## TEXTE EXTRAIT
● ● ● ● ●

Nous sommes malheureusement habitués à entendre, et devenir témoins, des mensonges, des malversations, des délits commis par celles et ceux qui n’envisagent leur prochain que comme un mouton à tondre, un naïf a escroquer.
Habitués certes, mais toujours abasourdis par l’ampleur de l’assurance de ces patrons à croire leurs salariés, en état de faiblesse et enfermés dans une forme de servitude volontaire, annihilant toute capacité à se défendre.

Bakary avait besoin, de « crever l’abcès », de « vider son sac », de crier sa fureur à avoir été trompé, méprisé, atteint dans sa dignité.
Cela a occupé près de la moitié de la permanence.
Autours de la table, d’autres camarades (ayant pu connaître de véritables galères), restaient éberlués, semblaient soufflés, à l’écoute de ce qu’avait accepté Bakary.
De façon trop fréquemment répété, Bakary ponctuait chaque phase scandaleuse de son récit par un « Y’a pas de problème ! ». Comme la scansion, au sens inversé, d’une dignité revendiquée ; d’un homme voulant rester droit et solide dans le déluge.
Qui ne se frotte pas à la réalité de l’isolement et de la détresse de travailleurs sans-papiers soumis à ces patrons-voyous, ne peut comprendre la situation de précarité absolue dans laquelle se débattent beaucoup de ces compagnons de misère et leurs fait accepter ce qui peut nous paraitre inacceptable.

● ● ● ● ●

(Entrées de données enregistrées)

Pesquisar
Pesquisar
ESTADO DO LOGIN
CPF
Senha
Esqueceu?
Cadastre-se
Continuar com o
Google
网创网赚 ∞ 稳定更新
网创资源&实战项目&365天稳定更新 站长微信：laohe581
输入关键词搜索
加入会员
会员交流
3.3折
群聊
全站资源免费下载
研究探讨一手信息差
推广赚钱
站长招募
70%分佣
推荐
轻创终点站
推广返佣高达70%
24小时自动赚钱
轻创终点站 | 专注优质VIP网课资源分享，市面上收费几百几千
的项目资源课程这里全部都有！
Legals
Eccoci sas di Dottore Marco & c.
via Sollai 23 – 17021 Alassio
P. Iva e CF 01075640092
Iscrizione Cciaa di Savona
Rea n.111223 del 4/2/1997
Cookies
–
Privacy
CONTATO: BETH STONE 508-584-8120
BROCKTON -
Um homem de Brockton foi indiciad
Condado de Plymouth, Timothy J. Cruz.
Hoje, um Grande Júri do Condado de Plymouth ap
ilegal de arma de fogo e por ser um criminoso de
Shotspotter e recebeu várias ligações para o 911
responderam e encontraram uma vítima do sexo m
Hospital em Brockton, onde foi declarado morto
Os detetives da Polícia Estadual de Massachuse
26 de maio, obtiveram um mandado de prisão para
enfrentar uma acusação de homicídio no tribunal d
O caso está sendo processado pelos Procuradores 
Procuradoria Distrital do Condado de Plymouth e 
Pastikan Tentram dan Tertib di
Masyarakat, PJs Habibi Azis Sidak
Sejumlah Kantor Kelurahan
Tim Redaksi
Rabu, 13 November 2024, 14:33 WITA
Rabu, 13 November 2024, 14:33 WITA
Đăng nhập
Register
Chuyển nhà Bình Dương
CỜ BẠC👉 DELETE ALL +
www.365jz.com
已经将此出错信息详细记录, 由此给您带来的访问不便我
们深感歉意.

● ● ● ● ●

## CE QUE VOUS FEREZ
A: Veuillez extraire des entrées, en les recopiant à l'identique, la partie qui s'ouvre avec la première ligne des entrées et se ferme avec la ligne contenant « responderam e encontraram », les deux bornes comprises.
B: Écrivez la suite du texte sur Bakary, en partant de sa dernière phrase.

## LISTE DES RÉPONSES
A:
Pesquisar
Pesquisar
ESTADO DO LOGIN
CPF
Senha
Esqueceu?
Cadastre-se
Continuar com o
Google
网创网赚 ∞ 稳定更新
网创资源&实战项目&365天稳定更新 站长微信：laohe581
输入关键词搜索
加入会员
会员交流
3.3折
群聊
全站资源免费下载
研究探讨一手信息差
推广赚钱
站长招募
70%分佣
推荐
轻创终点站
推广返佣高达70%
24小时自动赚钱
轻创终点站 | 专注优质VIP网课资源分享，市面上收费几百几千
的项目资源课程这里全部都有！
Legals
Eccoci sas di Dottore Marco & c.
via Sollai 23 – 17021 Alassio
P. Iva e CF 01075640092
Iscrizione Cciaa di Savona
Rea n.111223 del 4/2/1997
Cookies
–
Privacy
CONTATO: BETH STONE 508-584-8120
BROCKTON -
Um homem de Brockton foi indiciad
Condado de Plymouth, Timothy J. Cruz.
Hoje, um Grande Júri do Condado de Plymouth ap
ilegal de arma de fogo e por ser um criminoso de
Shotspotter e recebeu várias ligações para o 911
responderam e encontraram uma vítima do sexo m

B:
Bakary nous a dit :
« Je suis aide-couvreur et j’ai travaillé, en 2013, pour un artisan originaire de mon pays (Mali). Pour ce chantier, il m’avait promis 2 000,00 €, mais ne m’en a versé que 600,00 €.
En décembre dernier, il m’a rappelé pour un chantier dans l’Eure, et m’a demandé si je pouvais venir avec un autre couvreur.
Je lui ai répondu que ne m’ayant pas payé en 2013, je n’avais pas confiance et ne souhaitais pas me porter garant, pour lui, auprès d’un autre travailleur qui risquait de subir le même préjudice. »
L’artisan lui avait alors affirmé que la situation était aujourd’hui différente et qu’il paierait 4 000, 00 € pour l’ensemble du chantier.
Bakary, trouva donc un partenaire et accompagné de l’artisan, ils se rendirent sur le chantier le week-end du 14 décembre 2024.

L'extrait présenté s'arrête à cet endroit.